Eligible professionals are expected to integrate meaningful use of EHRs into their practices by January 2015 or face penalties under Medicare. An eligible professional who is not a meaningful user by January 2015 will see his or her Medicare reimbursement payments reduced by 1 percent in 2015, 2 percent in 2016, 3 percent in 2017, and somewhere between 3 and 5 percent for subsequent years. If less than 75 percent of all eligible professionals are meaningful users by January 2018, the payment reductions will increase by 1 percent each year but by no more than 5 percent overall. A provider may be excused from EHR implementation if the secretary of DHHS determines that compliance would be a significant hardship; however, such a waiver can be secured only for a maximum of 5 years.

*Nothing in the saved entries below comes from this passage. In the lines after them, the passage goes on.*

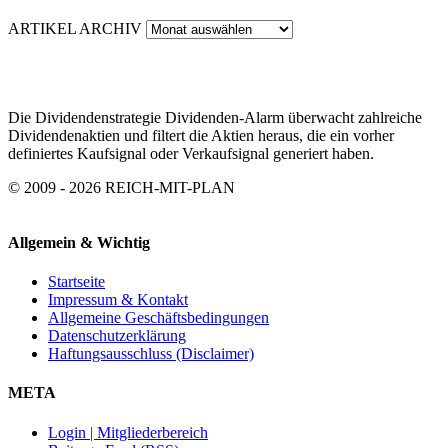
ARTIKEL ARCHIV
Die Dividendenstrategie Dividenden-Alarm überwacht zahlreiche
Dividendenaktien und filtert die Aktien heraus, die ein vorher
definiertes Kaufsignal oder Verkaufsignal generiert haben.
© 2009 - 2026 REICH-MIT-PLAN
Allgemein & Wichtig
Startseite
Impressum & Kontakt
Allgemeine Geschäftsbedingungen
Datenschutzerklärung
Haftungsausschluss (Disclaimer)
META
Login | Mitgliederbereich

Medicaid Incentive Payments

ARRA also authorizes 100 percent federal reimbursement for states to provide incentive payments to Medicaid providers that integrate EHRs. Payments will begin in January 2011 and continue through 2021. Eligible professionals will have to meet minimum Medicaid patient volume percentages and waive rights to duplicative reimbursement incentives under Medicare and Medicaid. There will be no payment reductions associated with the Medicaid incentive provisions.

Conclusion

The Health IT Incentive provisions, as well as the forthcoming standards and certification criteria for certified EHR and meaningful use, will promote the development of a nationwide health information infrastructure for electronic exchange and use of health information. In the coming years, the incentive program will enable health care providers to adopt technology by reducing the financial burden, and it will also present opportunities for IT providers to work with health care providers to help them achieve meaningful use of EHRs in their practices. The long-term result will be a comprehensive infrastructure comprised of a series of standards and secure computer networks, which should enable health care providers to aggregate and distribute health information – including test results, medical history and even cutting-edge research – to provide the best treatment for individual patients. The technological advances should ultimately serve to improve the nature and quality of health care delivery and health outcomes.